▸ Check your understanding:
- a) Answer these about the Field-aware Factorization Machine notes, one line each:
(i) How many iterations does fm2 run?
(ii) What values can the labels in the dataset take?
(iii) What log loss did fm1 and fm2 each reach?
- b) Write what follows the last line of the Field-aware Factorization Machine notes.

###HW14.3 Field-aware Factorization Machine  FFM test
**Download the Spark libFM from https://github.com/zhengruifeng/spark-libFM <br><br>
Run the following Field-aware Factorization Machine test: <br><br>
https://github.com/zhengruifeng/spark-libFM/blob/master/src/main/scala/TestFM.scala <br><br>
Describe the dataset. Describe the two experiments: fm1 and fm2 and discuss your results.**

**Dataset:**<br>
The dataset comprises approximately 2.4M lines of the format: <br>
*label feature0:value0 feature1:value1 ... featureN:valueN*

The lines are in sparse format, the labels take values -1 or 1, and the feature values are either binary or take a fractional value between 0 and 1. The total uncompressed data size is about 2.2G.

**Differences in the two factorizations:**
* fm1 trains an FFM using stochastic gradient descent for 100 iterations. This is an iterative method that processes one data point at a time and adjusts the model based on the gradient of the loss function. fm1 uses all of the data in each iteration (it can be configured to use lesS).
* fm2 trains an FFM using limited-memory Broyden–Fletcher–Goldfarb–Shanno for 20 iterations. This algorithm approximates Newton's method (using the gradient and an approximate Hessian) to find a more direct path to convergence than gradient descent.

Both experiments use equivalent parameters otherwise, including for interactions (use global bias term, use one-way interactions, use 4 factors for pairwise interactions) and regularization (all regularization parameters set to 0). There is no output from FFMTest, but we can compare runtimes: with 10 m3.xlarge instances, fm1 required approximately 2 minutes and fm2 13 minutes (15 minutes total).

The original scala code provides no output, so I wrote a function and created an additional RDD calculate log loss. Both fm1 and fm2 had identical log loss of 0.8520897668623415.

Below are the commands and code used to set up the cluster and compile and run the code.

In [None]:
# set up a cluster of 10 m3.xlarge instances
./spark/ec2/spark-ec2 --key-pair=jamesr261 --identity-file=jamesr261.pem -s 12 -t m3.xlarge \
    --region=us-west-1 --zone=us-west-1a launch jr

This is the scala file for running the factorizations.

▸ Provided material:
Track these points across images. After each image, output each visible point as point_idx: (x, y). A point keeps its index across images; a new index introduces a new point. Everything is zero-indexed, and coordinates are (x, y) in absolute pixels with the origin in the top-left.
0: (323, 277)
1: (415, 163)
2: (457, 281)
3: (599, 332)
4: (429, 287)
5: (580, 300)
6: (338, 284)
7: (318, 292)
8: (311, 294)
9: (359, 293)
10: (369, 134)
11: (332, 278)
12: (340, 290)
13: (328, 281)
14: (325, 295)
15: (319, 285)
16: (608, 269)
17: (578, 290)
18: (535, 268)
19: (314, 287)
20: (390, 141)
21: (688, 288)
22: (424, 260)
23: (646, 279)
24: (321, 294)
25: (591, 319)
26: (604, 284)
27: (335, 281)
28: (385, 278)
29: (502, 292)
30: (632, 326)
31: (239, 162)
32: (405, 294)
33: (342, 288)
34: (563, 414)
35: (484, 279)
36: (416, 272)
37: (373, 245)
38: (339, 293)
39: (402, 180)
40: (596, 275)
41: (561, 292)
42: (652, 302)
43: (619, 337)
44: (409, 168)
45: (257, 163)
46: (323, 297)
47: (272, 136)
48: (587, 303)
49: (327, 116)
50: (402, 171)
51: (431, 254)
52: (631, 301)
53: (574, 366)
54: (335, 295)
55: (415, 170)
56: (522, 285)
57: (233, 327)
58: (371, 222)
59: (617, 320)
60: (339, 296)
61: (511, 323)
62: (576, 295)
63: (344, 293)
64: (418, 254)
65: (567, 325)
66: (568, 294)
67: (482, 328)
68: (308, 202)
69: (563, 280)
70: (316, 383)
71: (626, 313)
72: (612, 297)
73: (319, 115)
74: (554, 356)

* * *

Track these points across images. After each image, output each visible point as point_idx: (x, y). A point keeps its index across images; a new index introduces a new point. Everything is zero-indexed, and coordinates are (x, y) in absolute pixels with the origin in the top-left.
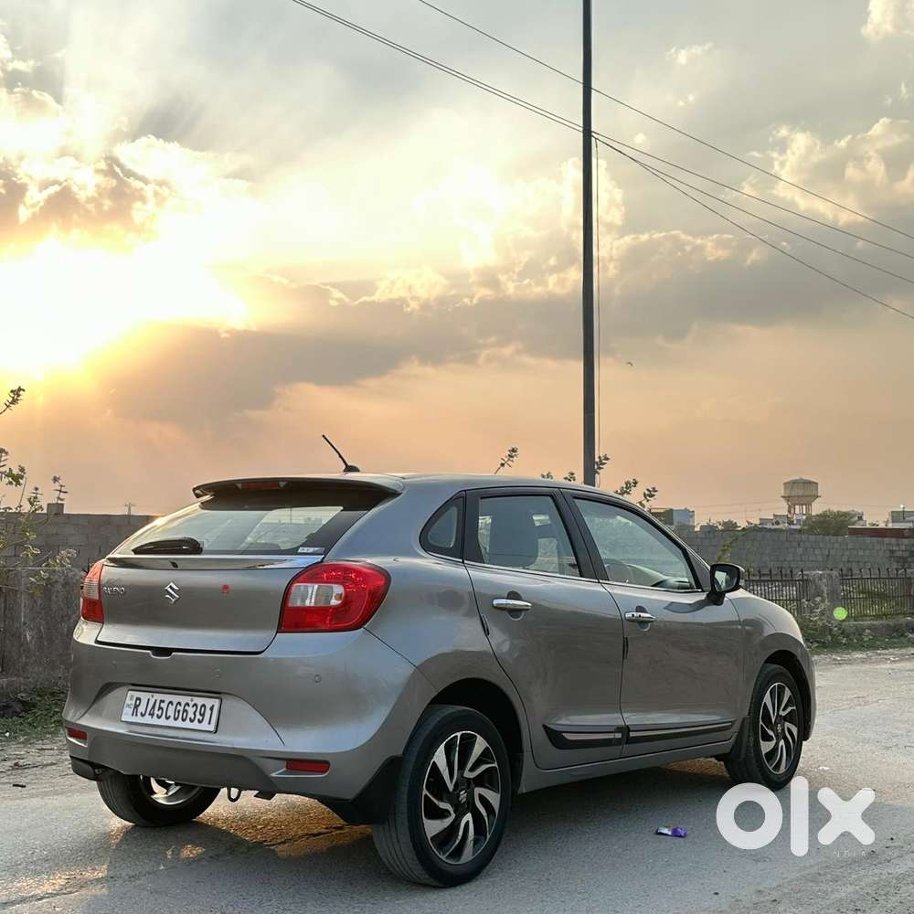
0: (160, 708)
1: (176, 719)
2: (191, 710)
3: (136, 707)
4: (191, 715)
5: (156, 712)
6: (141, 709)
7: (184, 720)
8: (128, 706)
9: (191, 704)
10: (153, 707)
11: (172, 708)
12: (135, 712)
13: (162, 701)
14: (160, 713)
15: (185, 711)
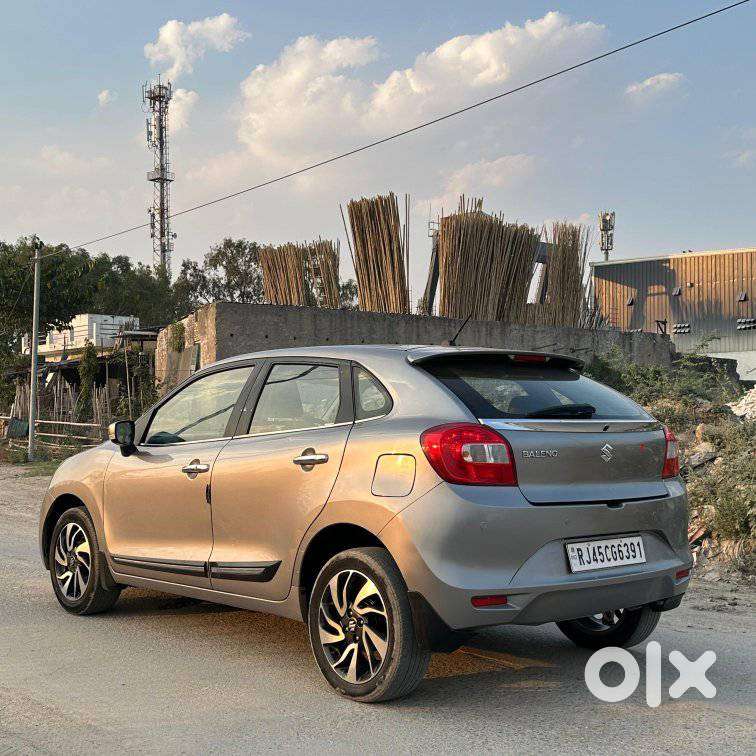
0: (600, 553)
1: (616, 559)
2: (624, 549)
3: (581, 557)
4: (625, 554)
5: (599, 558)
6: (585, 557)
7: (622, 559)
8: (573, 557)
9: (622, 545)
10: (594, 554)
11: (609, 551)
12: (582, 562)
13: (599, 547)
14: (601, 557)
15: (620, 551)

* * *

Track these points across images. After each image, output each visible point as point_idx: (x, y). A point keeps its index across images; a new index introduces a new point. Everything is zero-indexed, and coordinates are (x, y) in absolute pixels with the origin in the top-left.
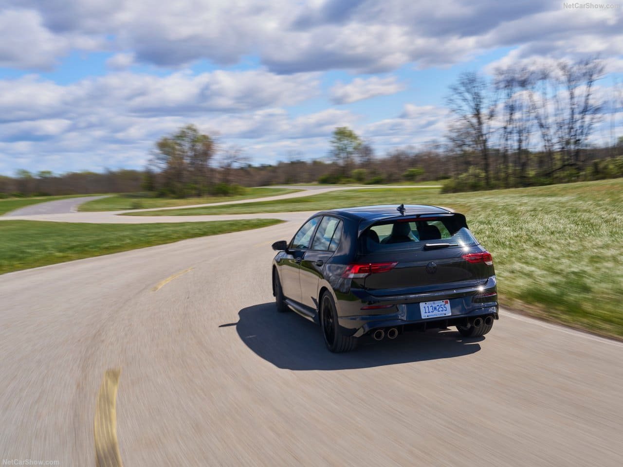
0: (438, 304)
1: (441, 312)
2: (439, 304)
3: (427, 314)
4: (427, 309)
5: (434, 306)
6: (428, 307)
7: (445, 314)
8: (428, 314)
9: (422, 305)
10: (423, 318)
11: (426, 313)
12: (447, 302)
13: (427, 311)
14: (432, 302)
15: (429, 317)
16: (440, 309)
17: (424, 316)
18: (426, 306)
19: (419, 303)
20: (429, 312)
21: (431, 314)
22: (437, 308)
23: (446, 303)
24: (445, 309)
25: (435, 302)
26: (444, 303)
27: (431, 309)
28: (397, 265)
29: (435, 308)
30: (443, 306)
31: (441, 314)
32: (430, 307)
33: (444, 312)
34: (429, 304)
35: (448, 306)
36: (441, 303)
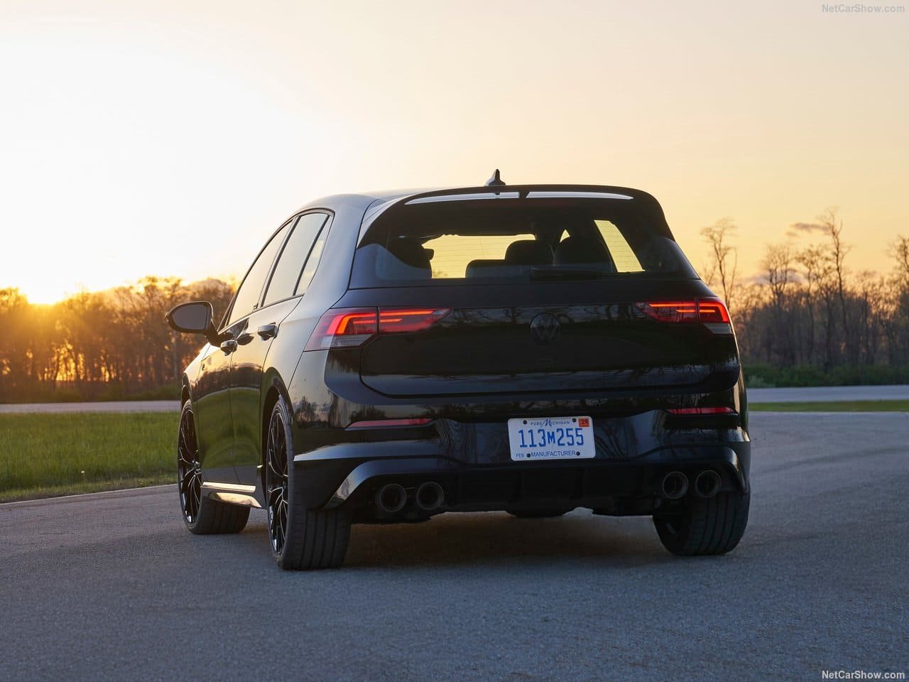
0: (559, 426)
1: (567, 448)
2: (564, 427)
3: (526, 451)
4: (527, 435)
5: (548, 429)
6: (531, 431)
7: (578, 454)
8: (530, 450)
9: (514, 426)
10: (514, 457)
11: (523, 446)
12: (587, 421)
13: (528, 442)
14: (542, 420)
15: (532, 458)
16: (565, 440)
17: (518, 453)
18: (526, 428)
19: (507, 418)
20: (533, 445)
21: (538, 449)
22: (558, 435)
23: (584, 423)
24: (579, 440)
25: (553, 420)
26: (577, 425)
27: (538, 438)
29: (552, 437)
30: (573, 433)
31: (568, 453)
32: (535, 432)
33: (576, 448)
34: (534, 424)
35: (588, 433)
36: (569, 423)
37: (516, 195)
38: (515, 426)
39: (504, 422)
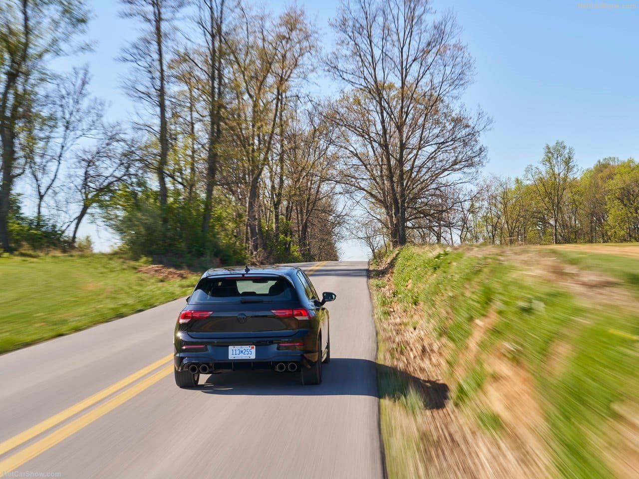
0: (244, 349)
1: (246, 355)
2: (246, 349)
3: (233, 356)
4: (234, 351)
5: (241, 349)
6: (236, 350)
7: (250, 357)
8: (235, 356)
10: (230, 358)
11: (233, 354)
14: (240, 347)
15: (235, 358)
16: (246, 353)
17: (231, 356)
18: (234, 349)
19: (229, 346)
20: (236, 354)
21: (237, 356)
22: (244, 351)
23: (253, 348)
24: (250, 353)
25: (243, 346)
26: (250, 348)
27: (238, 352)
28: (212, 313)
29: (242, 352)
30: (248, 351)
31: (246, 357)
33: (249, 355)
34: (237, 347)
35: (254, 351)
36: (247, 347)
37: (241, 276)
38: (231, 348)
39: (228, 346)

▸ Expected responses:
- a)
(i) 20 iterations.
(ii) -1 or 1.
(iii) 0.8520897668623415.

- b)
In [None]:
import com.github.fommil.netlib.BLAS._
import com.github.fommil.netlib.BLAS.{getInstance => blas}

import scala.util.Random

import org.apache.spark.mllib.linalg._
import org.apache.spark.mllib.evaluation.RegressionMetrics
import org.apache.spark.{SparkConf, SparkContext}
import org.apache.spark.mllib.regression._
import org.apache.spark.mllib.util.MLUtils

object TestFM extends App {

  override def main(args: Array[String]): Unit = {

    val sc = new SparkContext(new SparkConf().setAppName("TESTFM"))

    val training = MLUtils.loadLibSVMFile(sc, "s3n://<access_key>:<secret_key>@ucb-mids-mls-jamesroute-hw5/url_combined", false, -1, 20).cache()

    //    val task = args(1).toInt
    //    val numIterations = args(2).toInt
    //    val stepSize = args(3).toDouble
    //    val miniBatchFraction = args(4).toDouble

    val dataSize = training.count()

    // run with SGD, report log loss
    val fm1 = FMWithSGD.train(training, task = 1, numIterations = 100, stepSize = 0.15, miniBatchFraction = 1.0, dim = (true, true, 4), regParam = (0, 0, 0), initStd = 0.1)
    val logLoss_fm1 = training.map { point =>
      fm1.predict(point.features)
    }.sum() / dataSize
    println("training log loss for fm1 = " + logLoss_fm1)

    // run with LBFGS, report log loss 
    val fm2 = FMWithLBFGS.train(training, task = 1, numIterations = 20, numCorrections = 5, dim = (true, true, 4), regParam = (0, 0, 0), initStd = 0.1)
    val logLoss_fm2 = training.map { point =>
      fm2.predict(point.features)
    }.sum() / dataSize
    println("training log loss for fm2 = " + logLoss_fm2)

  }
}

This is the SBT file used to build the jar.

In [None]:
name := "TESTFM"

version := "1.0"

scalaVersion := "2.10.4"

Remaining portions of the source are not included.